→ **Instruction**: Your reply should be the records below, duplicated exactly, with any picture removed.

→ **Data**:
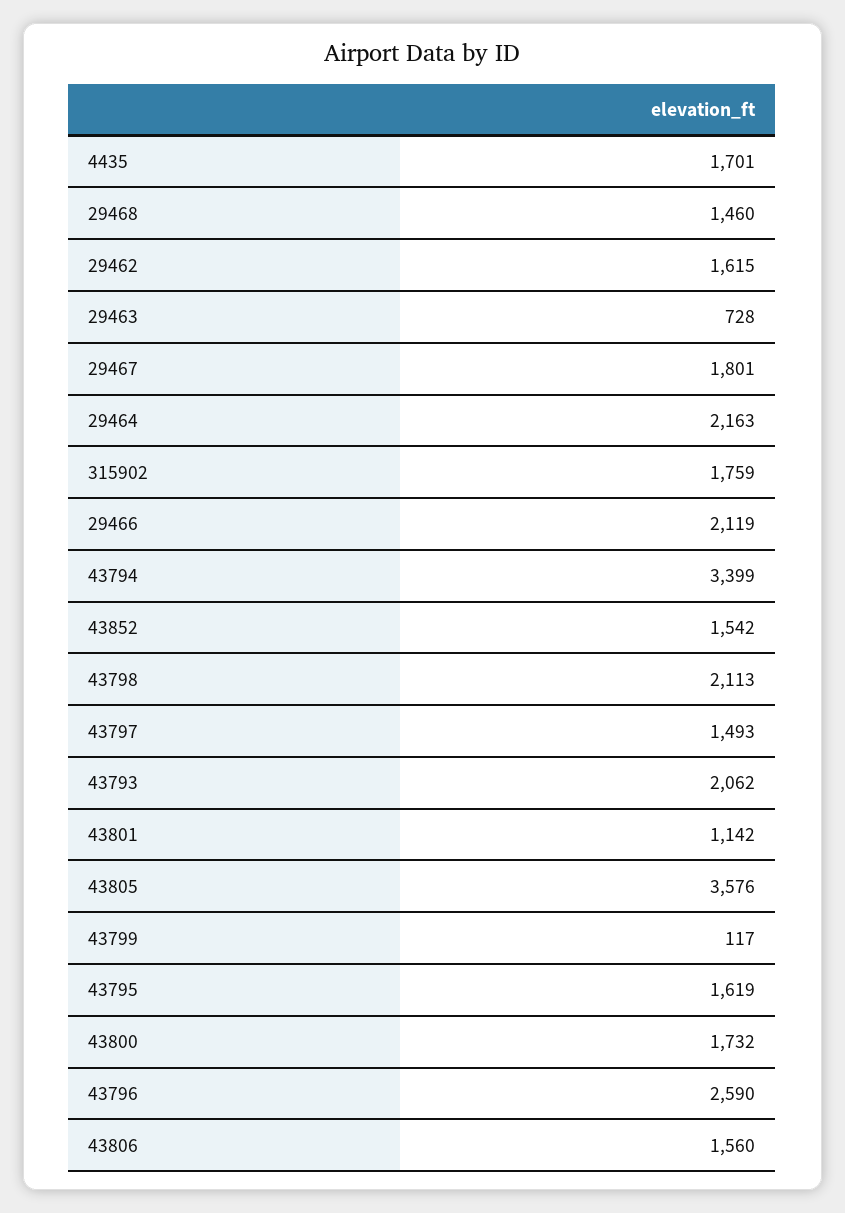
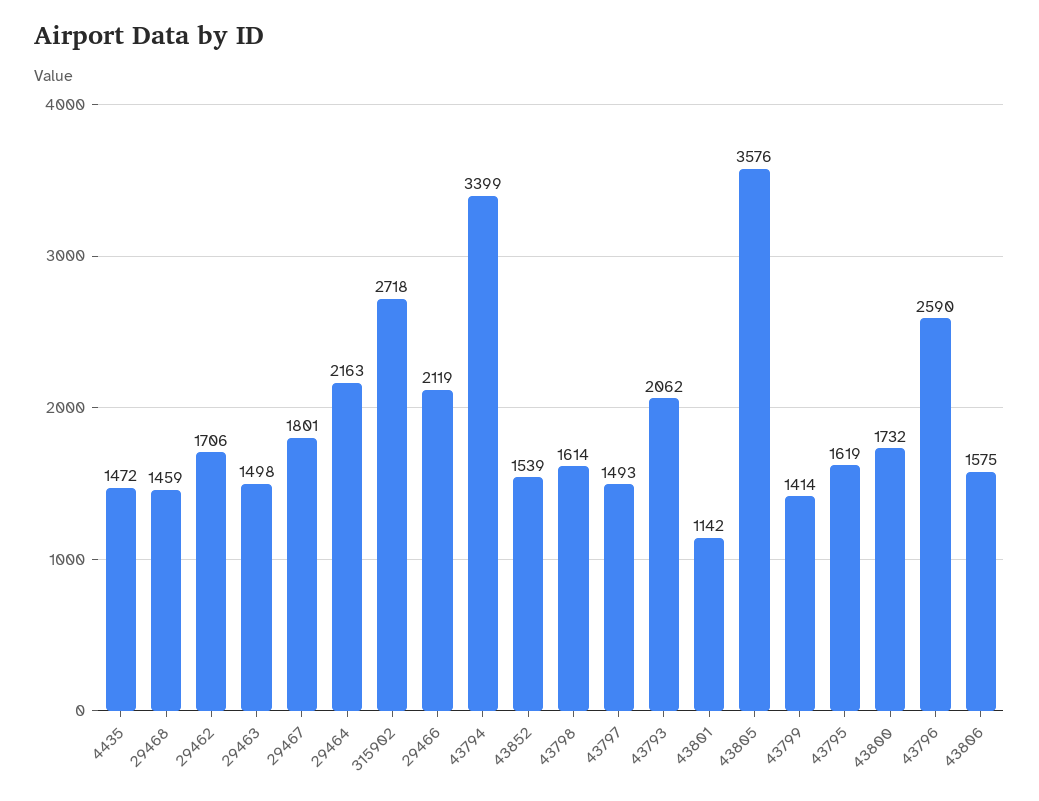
  {
-   "4435": 1701,
+   "4435": 1472,
-   "29468": 1460,
+   "29468": 1459,
-   "29462": 1615,
+   "29462": 1706,
-   "29463": 728,
+   "29463": 1498,
    "29467": 1801,
    "29464": 2163,
-   "315902": 1759,
+   "315902": 2718,
    "29466": 2119,
    "43794": 3399,
-   "43852": 1542,
+   "43852": 1539,
-   "43798": 2113,
+   "43798": 1614,
    "43797": 1493,
    "43793": 2062,
    "43801": 1142,
    "43805": 3576,
-   "43799": 117,
+   "43799": 1414,
    "43795": 1619,
    "43800": 1732,
    "43796": 2590,
-   "43806": 1560
+   "43806": 1575
  }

→ **Result for this exercise**:
  {
-   "4435": 1701,
+   "4435": 1472,
-   "29468": 1460,
+   "29468": 1459,
-   "29462": 1615,
+   "29462": 1706,
-   "29463": 728,
+   "29463": 1498,
    "29467": 1801,
    "29464": 2163,
-   "315902": 1759,
+   "315902": 2718,
    "29466": 2119,
    "43794": 3399,
-   "43852": 1542,
+   "43852": 1539,
-   "43798": 2113,
+   "43798": 1614,
    "43797": 1493,
    "43793": 2062,
    "43801": 1142,
    "43805": 3576,
-   "43799": 117,
+   "43799": 1414,
    "43795": 1619,
    "43800": 1732,
    "43796": 2590,
-   "43806": 1560
+   "43806": 1575
  }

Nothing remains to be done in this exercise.